Tarefa a fazer 1
Repita as linhas dos registros, do início deles até a linha com "Übersichtsfotos was es", incluindo as duas pontas. Deixe as imagens fora da resposta.

Trecho
-.-.-

Entre os eventos artísticos brasileiros recentes, bienais à parte, a exposição de Monet foi a que recebeu a maior cobertura de imprensa. Merece, porque as telas enviadas pelo Museu Marmottan são belíssimas e marcam um momento crucial da pintura moderna. O único problema é que seu número é pequeno para que o evento se caracterize como uma megaexposição -rótulo que o investimento de dinheiro e mídia parece exigir. O próprio museu francês tentou contornar essa limitação, enviando, junto com as telas de Monet, algumas caricaturas (dispensáveis) da fase juvenil do artista e 18 telas que pertenciam a sua coleção particular, além de material documentário.
O Museu de Belas-Artes do Rio de Janeiro e o Masp de São Paulo buscaram engordar mais ainda a exposição, pescando em seu próprio acervo. O Museu do Rio optou por uma seção dedicada aos "impressionistas brasileiros", bastante confusa e equivocada, e por algumas encenações francamente kitsch: a reconstrução da sala de jantar de Monet, um café em estilo francês e assim por diante. O tom geral pode ser deduzido pelo catálogo da exposição carioca, confuso também ele e muito poluído visualmente.
O Masp, que dispõe de uma coleção mais significativa de obras francesas modernas, se saiu bem melhor, embora a exposição paulista proporcione uma leitura um tanto conservadora, voltada mais para o que Monet deve a seus predecessores do que para o que deixou para as gerações seguintes.

-.-.-

Tarefa a fazer 2
Reescreva o trecho sobre a exposição de Monet a partir de "O Museu de Belas-Artes" até "as gerações seguintes.", trocando "kitsch" por "cafonas".

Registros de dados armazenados
-.-.-

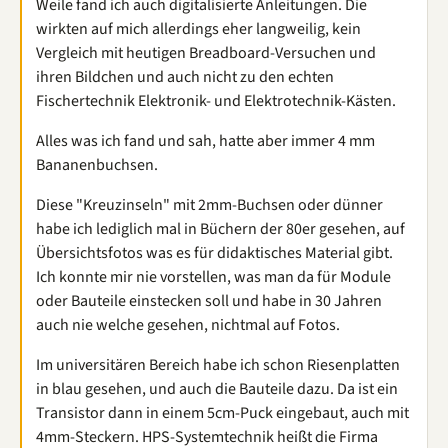
Weile fand ich auch digitalisierte Anleitungen. Die
wirkten auf mich allerdings eher langweilig, kein
Vergleich mit heutigen Breadboard-Versuchen und
ihren Bildchen und auch nicht zu den echten
Fischertechnik Elektronik- und Elektrotechnik-Kästen.
Alles was ich fand und sah, hatte aber immer 4 mm
Bananenbuchsen.
Diese "Kreuzinseln" mit 2mm-Buchsen oder dünner
habe ich lediglich mal in Büchern der 80er gesehen, auf
Übersichtsfotos was es für didaktisches Material gibt.
Ich konnte mir nie vorstellen, was man da für Module
oder Bauteile einstecken soll und habe in 30 Jahren
auch nie welche gesehen, nichtmal auf Fotos.
Im universitären Bereich habe ich schon Riesenplatten
in blau gesehen, und auch die Bauteile dazu. Da ist ein
Transistor dann in einem 5cm-Puck eingebaut, auch mit
4mm-Steckern. HPS-Systemtechnik heißt die Firma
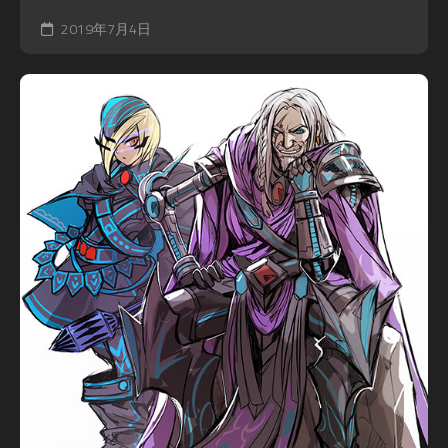
2019年7月4日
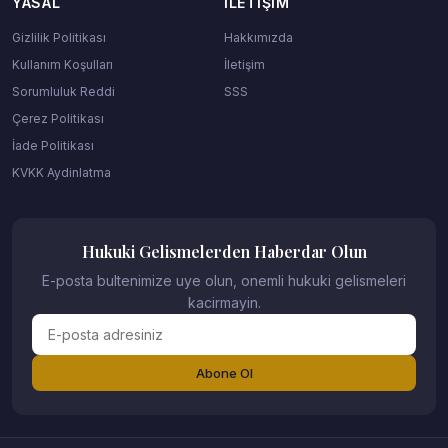
YASAL
İLETIŞIM
Gizlilik Politikası
Hakkımızda
Kullanım Koşulları
İletişim
Sorumluluk Reddi
SSS
Çerez Politikası
İade Politikası
KVKK Aydinlatma
Hukuki Gelismelerden Haberdar Olun
E-posta bultenimize uye olun, onemli hukuki gelismeleri
kacirmayin.
Abone Ol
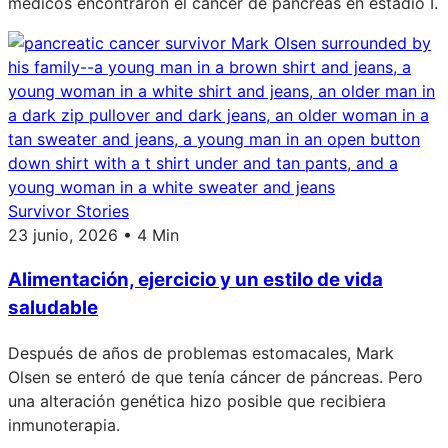
médicos encontraron el cáncer de páncreas en estadio I.
Survivor Stories
23 junio, 2026 • 4 Min
Alimentación, ejercicio y un estilo de vida
saludable
Después de años de problemas estomacales, Mark
Olsen se enteró de que tenía cáncer de páncreas. Pero
una alteración genética hizo posible que recibiera
inmunoterapia.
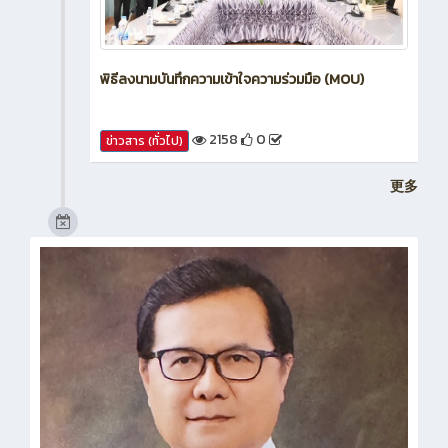
พิธีลงนามบันทึกความเข้าใจความร่วมมือ (MOU)
2158
0
ข่าวสาร (ทั่วไป)
更多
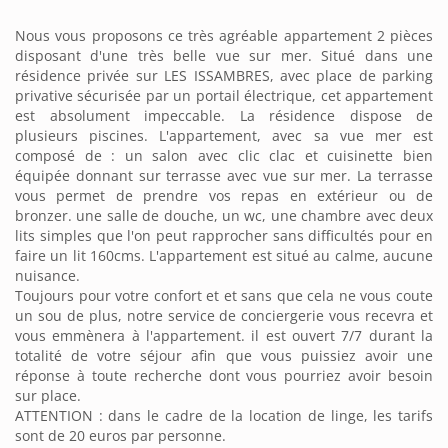
Nous vous proposons ce très agréable appartement 2 pièces
disposant d'une très belle vue sur mer. Situé dans une
résidence privée sur LES ISSAMBRES, avec place de parking
privative sécurisée par un portail électrique, cet appartement
est absolument impeccable. La résidence dispose de
plusieurs piscines. L'appartement, avec sa vue mer est
composé de : un salon avec clic clac et cuisinette bien
équipée donnant sur terrasse avec vue sur mer. La terrasse
vous permet de prendre vos repas en extérieur ou de
bronzer. une salle de douche, un wc, une chambre avec deux
lits simples que l'on peut rapprocher sans difficultés pour en
faire un lit 160cms. L'appartement est situé au calme, aucune
nuisance.
Toujours pour votre confort et et sans que cela ne vous coute
un sou de plus, notre service de conciergerie vous recevra et
vous emmènera à l'appartement. il est ouvert 7/7 durant la
totalité de votre séjour afin que vous puissiez avoir une
réponse à toute recherche dont vous pourriez avoir besoin
sur place.
ATTENTION : dans le cadre de la location de linge, les tarifs
sont de 20 euros par personne.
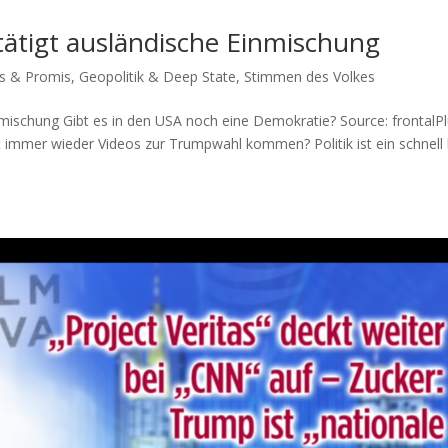
ätigt ausländische Einmischung
es & Promis
,
Geopolitik & Deep State
,
Stimmen des Volkes
mischung Gibt es in den USA noch eine Demokratie? Source: fron­talP
tzt immer wie­der Vide­os zur Trump­wahl kom­men? Poli­tik ist ein schnell 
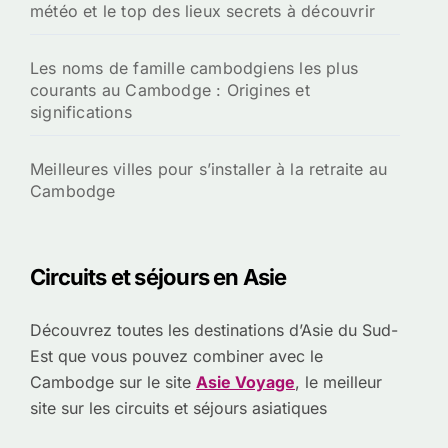
météo et le top des lieux secrets à découvrir
Les noms de famille cambodgiens les plus
courants au Cambodge : Origines et
significations
Meilleures villes pour s’installer à la retraite au
Cambodge
Circuits et séjours en Asie
Découvrez toutes les destinations d’Asie du Sud-
Est que vous pouvez combiner avec le
Cambodge sur le site
Asie Voyage
, le meilleur
site sur les circuits et séjours asiatiques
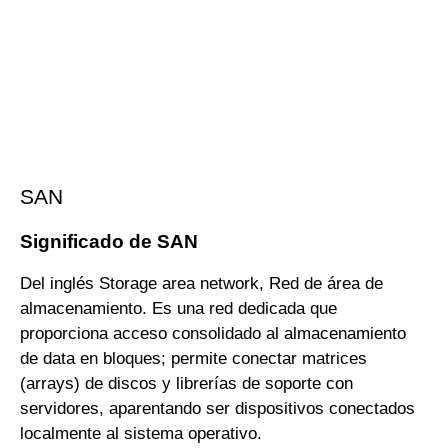
SAN
Significado de SAN
Del inglés Storage area network, Red de área de
almacenamiento. Es una red dedicada que
proporciona acceso consolidado al almacenamiento
de data en bloques; permite conectar matrices
(arrays) de discos y librerías de soporte con
servidores, aparentando ser dispositivos conectados
localmente al sistema operativo.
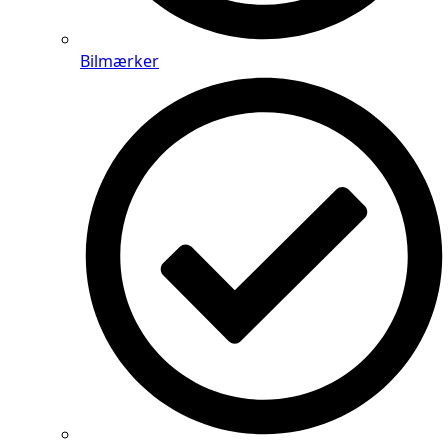
Bilmærker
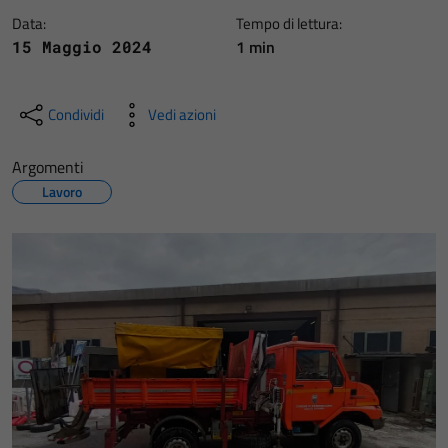
Data:
Tempo di lettura:
1 min
15 Maggio 2024
Condividi
Vedi azioni
Argomenti
Lavoro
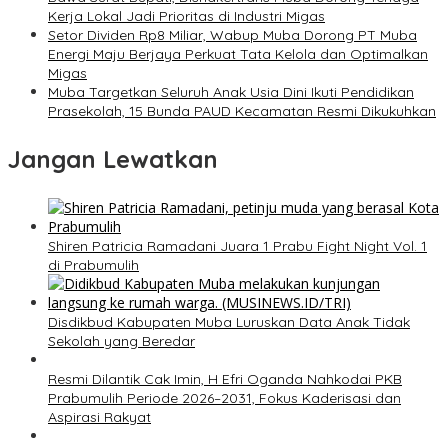
Kerja Lokal Jadi Prioritas di Industri Migas
Setor Dividen Rp8 Miliar, Wabup Muba Dorong PT Muba
Energi Maju Berjaya Perkuat Tata Kelola dan Optimalkan
Migas
Muba Targetkan Seluruh Anak Usia Dini Ikuti Pendidikan
Prasekolah, 15 Bunda PAUD Kecamatan Resmi Dikukuhkan
Jangan Lewatkan
Shiren Patricia Ramadani Juara 1 Prabu Fight Night Vol. 1
di Prabumulih
Disdikbud Kabupaten Muba Luruskan Data Anak Tidak
Sekolah yang Beredar
Resmi Dilantik Cak Imin, H Efri Oganda Nahkodai PKB
Prabumulih Periode 2026–2031, Fokus Kaderisasi dan
Aspirasi Rakyat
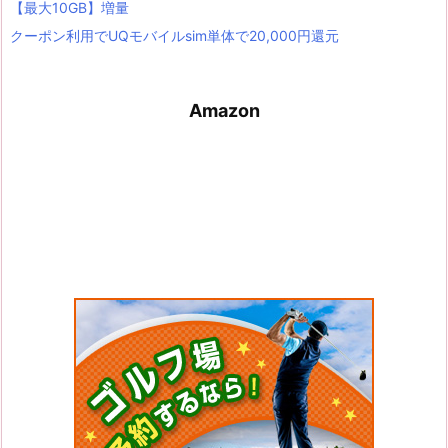
【最大10GB】増量
クーポン利用でUQモバイルsim単体で20,000円還元
Amazon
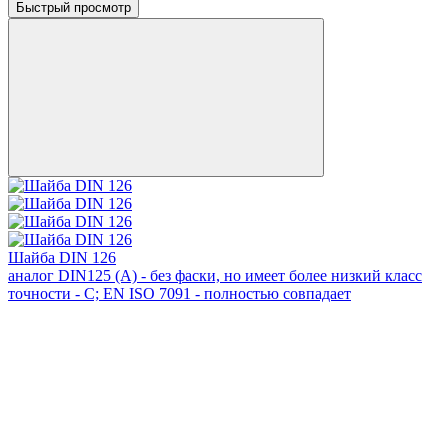
Быстрый просмотр
Шайба DIN 126
аналог DIN125 (А) - без фаски, но имеет более низкий класс
точности - С; EN ISO 7091 - полностью совпадает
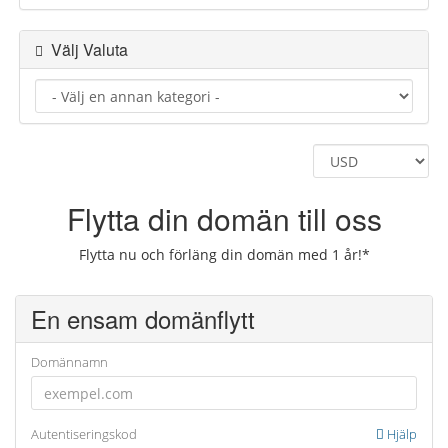
Välj Valuta
Flytta din domän till oss
Flytta nu och förläng din domän med 1 år!*
En ensam domänflytt
Domännamn
Autentiseringskod
Hjälp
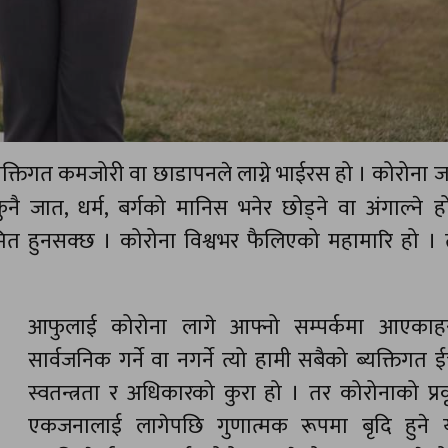
क्तिगत कमजोरी वा छाडापनले लाग्ने भाईरस हो । कोरोना 
 जात, धर्म, बर्गको मानिस भनेर छोड्ने वा अंगाल्ने 
मित हुनसक्छ । कोरोना विश्वभर फैलिएको महामारि हो । त
आफुलाई कोरोना लागे आफ्नो सम्पर्कमा आएकाह
सार्वजनिक गर्ने वा नगर्ने त्यो हामी सबैको ब्यक्तिगत ईच
स्वतन्त्रता र अधिकारको कुरा हो । तर कोरोनाको प्र
एकजनालाई लागेपछि गुणात्मक रूपमा बृदि हुने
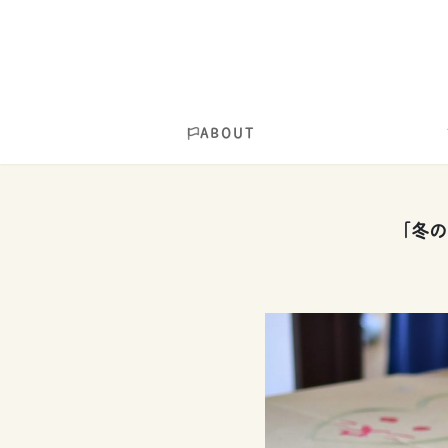
ABOUT
「冬の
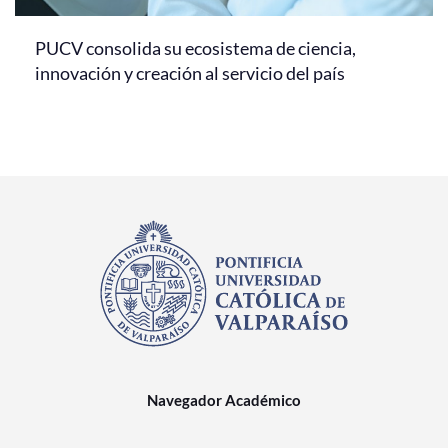
PUCV consolida su ecosistema de ciencia,
innovación y creación al servicio del país
Navegador Académico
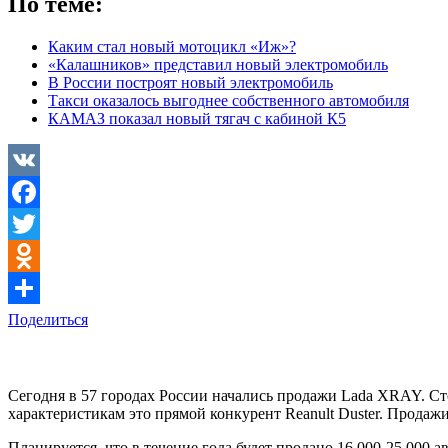
По теме:
Каким стал новый мотоцикл «Иж»?
«Калашников» представил новый электромобиль
В России построят новый электромобиль
Такси оказалось выгоднее собственного автомобиля
КАМАЗ показал новый тягач с кабиной К5
VK
Facebook
Twitter
Odnoklassniki
Поделиться
Сегодня в 57 городах России начались продажи Lada XRAY. Сто
характеристикам это прямой конкурент Reanult Duster. Продажи 
Планируется, что в течение года будет продано 16 000-25 000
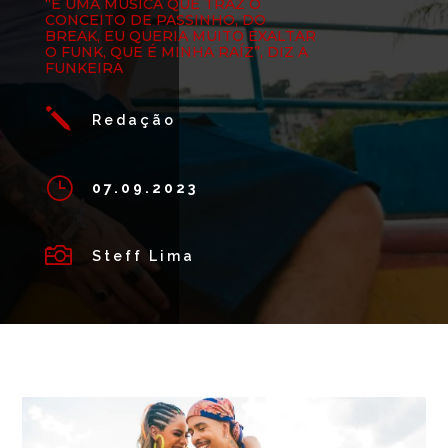
“É UMA MÚSICA QUE TRAZ O
CONCEITO DE PASSINHO, DO
BREAK, EU QUERIA MUITO EXALTAR
O FUNK, QUE É MINHA RAÍZ”, DIZ A
FUNKEIRA
j
Redação
}
07.09.2023

Steff Lima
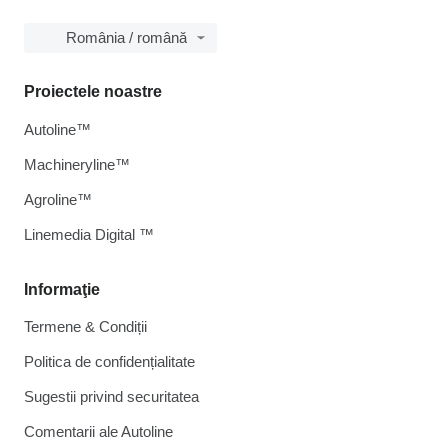
România / română
Proiectele noastre
Autoline™
Machineryline™
Agroline™
Linemedia Digital ™
Informaţie
Termene & Condiții
Politica de confidențialitate
Sugestii privind securitatea
Comentarii ale Autoline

-.-.-

Solução da tarefa 1
Weile fand ich auch digitalisierte Anleitungen. Die
wirkten auf mich allerdings eher langweilig, kein
Vergleich mit heutigen Breadboard-Versuchen und
ihren Bildchen und auch nicht zu den echten
Fischertechnik Elektronik- und Elektrotechnik-Kästen.
Alles was ich fand und sah, hatte aber immer 4 mm
Bananenbuchsen.
Diese "Kreuzinseln" mit 2mm-Buchsen oder dünner
habe ich lediglich mal in Büchern der 80er gesehen, auf
Übersichtsfotos was es für didaktisches Material gibt.

Solução da tarefa 2
O Museu de Belas-Artes do Rio de Janeiro e o Masp de São Paulo buscaram engordar mais ainda a exposição, pescando em seu próprio acervo. O Museu do Rio optou por uma seção dedicada aos "impressionistas brasileiros", bastante confusa e equivocada, e por algumas encenações francamente cafonas: a reconstrução da sala de jantar de Monet, um café em estilo francês e assim por diante. O tom geral pode ser deduzido pelo catálogo da exposição carioca, confuso também ele e muito poluído visualmente.
O Masp, que dispõe de uma coleção mais significativa de obras francesas modernas, se saiu bem melhor, embora a exposição paulista proporcione uma leitura um tanto conservadora, voltada mais para o que Monet deve a seus predecessores do que para o que deixou para as gerações seguintes.